Sappho, fragment, Melanie Kronick Bookout

Amy Casey, Overwhelm, 2019, Acrylic on Panel, 36″ X 36″

 


Sappho, fragment

 

Who will get my red hair? Who inherits: Starling,
starling, I’ll let thee out, cost what it will.

My daughter, this is for you, should the gods
have wished to have allowed it;

unpregnant as I am.
My aunt said: Babies wait, or come

not when you beckon. Descend or no,
return when un-reckoned, or are called back.

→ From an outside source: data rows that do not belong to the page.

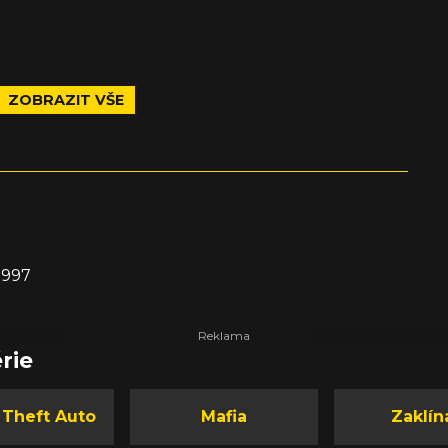
ZOBRAZIT VŠE
1997
rie
 Theft Auto
Mafia
Zaklín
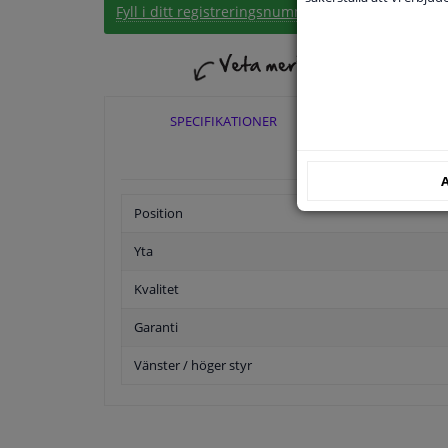
Fyll i ditt registreringsnummer
eller
Välj din bil
.
SPECIFIKATIONER
TILLÄ
A
Position
Yta
Kvalitet
Garanti
Vänster / höger styr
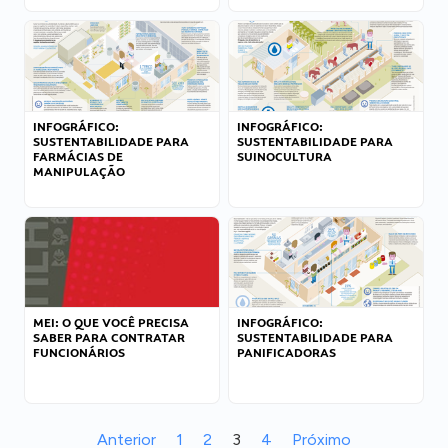
INFOGRÁFICO:
INFOGRÁFICO:
SUSTENTABILIDADE PARA
SUSTENTABILIDADE PARA
FARMÁCIAS DE
SUINOCULTURA
MANIPULAÇÃO
MEI: O QUE VOCÊ PRECISA
INFOGRÁFICO:
SABER PARA CONTRATAR
SUSTENTABILIDADE PARA
FUNCIONÁRIOS
PANIFICADORAS
Anterior
1
2
3
4
Próximo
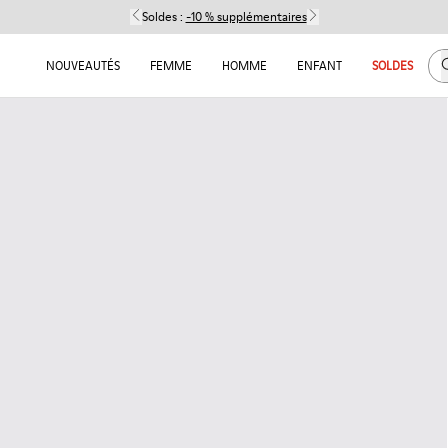
Soldes :
-10 % supplémentaires
C
NOUVEAUTÉS
FEMME
HOMME
ENFANT
SOLDES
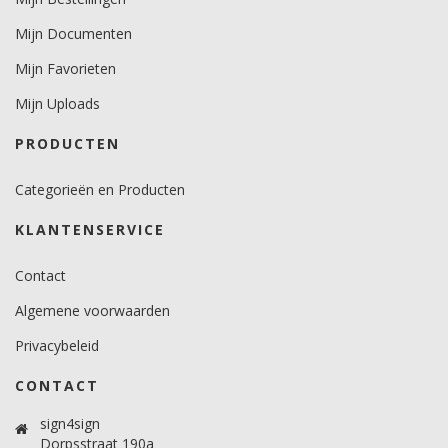
Minimale aanbrengstemperatuur (°C)
Mijn Documenten
minimaal 12 graden voor vlakke ondergronden.
minimaal 18 graden voor gebogen ondergronden.
Mijn Favorieten
Temperatuurbereik (°C)
Mijn Uploads
10 -30 graden.
PRODUCTEN
Brandveiligheidscertificaat
Ja.
Categorieën en Producten
KLANTENSERVICE
Contact
Algemene voorwaarden
Privacybeleid
CONTACT
sign4sign
Dorpsstraat 190a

My would-be Daughter, Beloved evermore,
elsewhere. Angel unaware? Unwary.

Do you hear me when I sing?

___________________________
Melanie Kronick Bookout

 

Review by Jared Pearce

The consideration of motherhood, of what I am told and of which I can only guess as the deep connection forged between a woman who internally supports the growth of a human being, is for me quite fascinating, and this poem drives into the consideration a mother has for an unborn daughter. I am neither a mother, nor, even as a father, do I have any daughters. But this is why I find the poem so beautiful: the images allow for a greater sense of longing, of desire, of loneliness that reaches to us all. The initial image of the caged starling that will be released, the reliance on divinity or fate for a child, the final sense of hope that the daughter will have access to the speaker’s longing—a sense of unfulfilled promise, a sense of loss—touches many, perhaps all, of us. Because the hope, the poem, is built in such beauty, I join with the speaker in hope that the daughter—that the reader—will hear the song, the poem, the want. At the end, then, the question of the fragment might still be asked: is the poem, the daughter, the speaker, the reader, or the desire the fragment? I guess, yes, and no.